Texto dado:
--*--

Arthur Fleck es, primero, un ser marginal. Lo es antes de ser un enfermo mental que intenta contener su locura dentro de los cánones que impone una sociedad en la que él no tiene lugar. Lo es antes de que quienes lo marginan lo transformen en el payaso asesino. Es la marginalidad la que impide la sanación de la locura y la transforma en odio ciego, en violencia.

Arthur Fleck es, antes que loco, un niño nacido de la locura social que provoca la desigualdad. Arthur es hijo de una madre soltera, marginal también, violentada por su pareja y sus patronos; hija ella también de una sociedad que la desprecia y no tiene reparo alguno en enviarla a los contornos de miseria que rodean las ciudades en las que vive la gente de bien.

Es ahí donde nace Arthur. Es ahí donde Arthur intenta seguir las reglas de convivencia. Es ahí donde busca, sin éxito, la redención, la salida. Pero claro, la estirpe de Arthur tiene algo de Macondo: está condenada.

--*--

Bloque de datos

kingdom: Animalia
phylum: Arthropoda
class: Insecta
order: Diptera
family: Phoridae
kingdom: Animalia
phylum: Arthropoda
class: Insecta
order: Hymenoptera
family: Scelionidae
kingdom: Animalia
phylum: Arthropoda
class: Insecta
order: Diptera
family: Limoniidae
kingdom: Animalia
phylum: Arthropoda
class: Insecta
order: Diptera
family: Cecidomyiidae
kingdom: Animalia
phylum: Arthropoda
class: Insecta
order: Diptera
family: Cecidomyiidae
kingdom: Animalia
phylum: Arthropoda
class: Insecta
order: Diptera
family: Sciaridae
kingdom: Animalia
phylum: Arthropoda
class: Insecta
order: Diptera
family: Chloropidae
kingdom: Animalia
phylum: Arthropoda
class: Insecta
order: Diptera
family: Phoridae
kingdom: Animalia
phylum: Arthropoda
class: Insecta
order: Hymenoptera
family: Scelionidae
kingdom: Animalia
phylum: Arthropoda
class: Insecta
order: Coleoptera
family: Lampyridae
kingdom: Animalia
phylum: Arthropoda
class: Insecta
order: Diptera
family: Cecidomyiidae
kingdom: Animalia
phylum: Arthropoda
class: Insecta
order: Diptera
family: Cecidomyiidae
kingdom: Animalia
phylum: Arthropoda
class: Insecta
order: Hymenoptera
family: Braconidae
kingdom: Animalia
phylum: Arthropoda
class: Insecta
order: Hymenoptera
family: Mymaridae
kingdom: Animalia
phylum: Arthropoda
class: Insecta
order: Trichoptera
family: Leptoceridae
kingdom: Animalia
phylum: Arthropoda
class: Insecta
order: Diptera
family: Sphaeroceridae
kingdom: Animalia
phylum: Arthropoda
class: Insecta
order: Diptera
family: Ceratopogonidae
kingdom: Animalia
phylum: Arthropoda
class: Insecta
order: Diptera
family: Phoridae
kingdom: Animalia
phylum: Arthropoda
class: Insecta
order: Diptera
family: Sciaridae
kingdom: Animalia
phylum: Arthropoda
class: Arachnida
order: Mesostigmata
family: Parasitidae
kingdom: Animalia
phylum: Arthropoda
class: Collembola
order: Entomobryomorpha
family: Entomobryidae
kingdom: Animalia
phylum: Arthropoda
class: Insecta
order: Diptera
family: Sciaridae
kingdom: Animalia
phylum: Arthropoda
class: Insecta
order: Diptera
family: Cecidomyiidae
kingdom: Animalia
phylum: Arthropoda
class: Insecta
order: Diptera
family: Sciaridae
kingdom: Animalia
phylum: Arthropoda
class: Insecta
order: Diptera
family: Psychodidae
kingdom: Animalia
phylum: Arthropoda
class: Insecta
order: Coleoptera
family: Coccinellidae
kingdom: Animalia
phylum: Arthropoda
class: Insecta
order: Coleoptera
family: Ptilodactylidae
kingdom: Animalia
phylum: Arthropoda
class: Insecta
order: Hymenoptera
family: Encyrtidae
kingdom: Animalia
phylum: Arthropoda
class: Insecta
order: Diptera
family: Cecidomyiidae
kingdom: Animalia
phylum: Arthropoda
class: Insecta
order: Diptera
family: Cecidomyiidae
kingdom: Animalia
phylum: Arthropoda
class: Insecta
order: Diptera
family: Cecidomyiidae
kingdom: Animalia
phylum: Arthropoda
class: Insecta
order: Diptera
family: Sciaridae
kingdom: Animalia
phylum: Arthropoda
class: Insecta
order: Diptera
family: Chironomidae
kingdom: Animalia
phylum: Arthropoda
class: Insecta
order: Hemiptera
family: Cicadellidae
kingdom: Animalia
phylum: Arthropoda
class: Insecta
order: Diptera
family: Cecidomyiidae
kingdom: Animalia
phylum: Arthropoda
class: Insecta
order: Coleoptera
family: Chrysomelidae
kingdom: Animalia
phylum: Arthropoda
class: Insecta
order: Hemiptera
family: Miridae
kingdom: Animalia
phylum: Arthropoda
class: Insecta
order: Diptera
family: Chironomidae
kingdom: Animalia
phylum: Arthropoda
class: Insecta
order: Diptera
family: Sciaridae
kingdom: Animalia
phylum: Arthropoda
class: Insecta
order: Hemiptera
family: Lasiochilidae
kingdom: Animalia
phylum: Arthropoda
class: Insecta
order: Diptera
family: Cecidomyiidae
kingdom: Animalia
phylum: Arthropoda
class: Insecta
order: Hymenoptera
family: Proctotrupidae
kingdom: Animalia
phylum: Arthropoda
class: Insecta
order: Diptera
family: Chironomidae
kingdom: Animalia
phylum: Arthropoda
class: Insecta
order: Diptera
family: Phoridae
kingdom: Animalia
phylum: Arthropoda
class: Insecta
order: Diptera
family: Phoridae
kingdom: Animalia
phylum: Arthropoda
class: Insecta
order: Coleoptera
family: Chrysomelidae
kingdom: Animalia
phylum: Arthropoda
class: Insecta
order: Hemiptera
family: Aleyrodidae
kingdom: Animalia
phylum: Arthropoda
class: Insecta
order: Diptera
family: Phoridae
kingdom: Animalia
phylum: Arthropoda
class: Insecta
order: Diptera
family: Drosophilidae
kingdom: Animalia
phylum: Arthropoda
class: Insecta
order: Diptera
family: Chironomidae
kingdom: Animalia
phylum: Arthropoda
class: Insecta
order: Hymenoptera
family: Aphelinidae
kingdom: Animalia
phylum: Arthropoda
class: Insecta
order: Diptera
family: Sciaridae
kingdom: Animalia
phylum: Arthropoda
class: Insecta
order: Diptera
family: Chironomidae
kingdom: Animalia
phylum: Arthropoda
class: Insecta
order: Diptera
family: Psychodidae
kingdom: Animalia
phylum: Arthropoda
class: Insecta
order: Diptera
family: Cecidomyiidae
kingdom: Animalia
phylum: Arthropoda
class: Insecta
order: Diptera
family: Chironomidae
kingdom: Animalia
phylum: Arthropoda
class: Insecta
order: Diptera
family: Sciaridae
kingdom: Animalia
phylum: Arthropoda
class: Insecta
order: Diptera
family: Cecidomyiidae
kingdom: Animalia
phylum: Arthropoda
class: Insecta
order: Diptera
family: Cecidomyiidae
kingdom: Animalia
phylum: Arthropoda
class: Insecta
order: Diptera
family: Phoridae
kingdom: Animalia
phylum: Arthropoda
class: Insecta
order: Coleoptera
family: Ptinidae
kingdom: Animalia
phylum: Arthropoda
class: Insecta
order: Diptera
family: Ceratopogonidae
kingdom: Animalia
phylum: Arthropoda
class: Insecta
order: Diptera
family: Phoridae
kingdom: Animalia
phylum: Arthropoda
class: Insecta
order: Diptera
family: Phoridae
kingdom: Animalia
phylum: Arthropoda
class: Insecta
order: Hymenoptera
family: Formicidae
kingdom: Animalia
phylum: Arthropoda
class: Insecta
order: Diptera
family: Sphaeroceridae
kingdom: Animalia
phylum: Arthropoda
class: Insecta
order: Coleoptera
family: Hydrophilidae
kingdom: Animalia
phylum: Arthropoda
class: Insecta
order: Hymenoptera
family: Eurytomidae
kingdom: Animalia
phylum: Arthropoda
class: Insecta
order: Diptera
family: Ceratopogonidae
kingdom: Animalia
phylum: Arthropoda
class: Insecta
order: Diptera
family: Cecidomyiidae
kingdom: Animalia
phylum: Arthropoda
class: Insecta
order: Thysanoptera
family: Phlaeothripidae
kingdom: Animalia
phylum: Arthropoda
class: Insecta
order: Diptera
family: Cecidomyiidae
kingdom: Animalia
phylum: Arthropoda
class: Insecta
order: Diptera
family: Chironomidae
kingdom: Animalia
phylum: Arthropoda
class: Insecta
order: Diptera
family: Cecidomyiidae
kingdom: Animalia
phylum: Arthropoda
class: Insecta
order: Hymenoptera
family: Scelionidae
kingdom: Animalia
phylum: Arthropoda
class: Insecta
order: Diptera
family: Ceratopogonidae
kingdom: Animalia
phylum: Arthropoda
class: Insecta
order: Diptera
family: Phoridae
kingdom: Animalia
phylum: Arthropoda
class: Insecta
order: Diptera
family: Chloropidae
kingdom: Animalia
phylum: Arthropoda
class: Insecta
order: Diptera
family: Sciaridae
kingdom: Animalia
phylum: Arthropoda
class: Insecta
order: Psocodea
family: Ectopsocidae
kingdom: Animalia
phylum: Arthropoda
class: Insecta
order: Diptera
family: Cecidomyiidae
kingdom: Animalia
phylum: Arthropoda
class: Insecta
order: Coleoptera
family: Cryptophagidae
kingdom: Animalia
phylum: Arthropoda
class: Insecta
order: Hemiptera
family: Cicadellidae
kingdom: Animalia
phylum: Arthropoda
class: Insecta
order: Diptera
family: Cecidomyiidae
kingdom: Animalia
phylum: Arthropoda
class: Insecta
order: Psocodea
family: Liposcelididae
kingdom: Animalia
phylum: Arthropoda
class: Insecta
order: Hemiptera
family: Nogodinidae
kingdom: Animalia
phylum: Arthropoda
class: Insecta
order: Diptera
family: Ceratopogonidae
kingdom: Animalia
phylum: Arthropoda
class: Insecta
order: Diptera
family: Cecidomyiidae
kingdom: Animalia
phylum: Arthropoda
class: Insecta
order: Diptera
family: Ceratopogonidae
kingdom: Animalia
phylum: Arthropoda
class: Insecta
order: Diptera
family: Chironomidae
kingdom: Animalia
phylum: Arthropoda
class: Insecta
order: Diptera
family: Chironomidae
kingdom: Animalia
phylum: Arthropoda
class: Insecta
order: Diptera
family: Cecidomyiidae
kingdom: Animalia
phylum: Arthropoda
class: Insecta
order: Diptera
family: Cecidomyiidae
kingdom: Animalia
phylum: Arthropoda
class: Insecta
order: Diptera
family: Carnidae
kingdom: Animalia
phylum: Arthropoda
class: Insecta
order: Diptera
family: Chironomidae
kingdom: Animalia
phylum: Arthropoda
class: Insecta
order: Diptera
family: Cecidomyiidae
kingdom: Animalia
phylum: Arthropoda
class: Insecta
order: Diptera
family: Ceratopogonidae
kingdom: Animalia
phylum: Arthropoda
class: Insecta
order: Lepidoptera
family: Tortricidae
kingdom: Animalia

--*--

Instrucciones:
A) En el texto sobre Arthur Fleck, ¿quiénes violentaron a su madre?
B) Prosigue el texto sobre Arthur Fleck a partir de su última oración.

Soluciones:
A) Su pareja y sus patronos.

B)
La pregunta final, brutal, que nos arroja la narrativa tiene que ver con la maldad. Y la trampa es pensar que la maldad concentrada en el guasón asesino que una vez fue el indefenso Arthur Fleck es la única condenable. Que lo es: no hay, no puede haber disculpas para el asesinato. La trampa es obviar las otras maldades, las menos marginales, las que se visten, pulcras, y se las disculpa porque están así vestidas.

No soy especialista en cómic, ni siquiera lector regular, pero entiendo, por lo que me cuentan colegas que sí lo son, que en esta película la torcedura del código moral del cómic adquiere nuevas dimensiones: aquí Thomas Wayne, el millonario filántropo, protector de Gótica, es otro villano. Es, en un giro propio del guion que da vida a este filme, la encarnación de la desigualdad cuyo reverso es la marginalidad que condena a Arthur Fleck.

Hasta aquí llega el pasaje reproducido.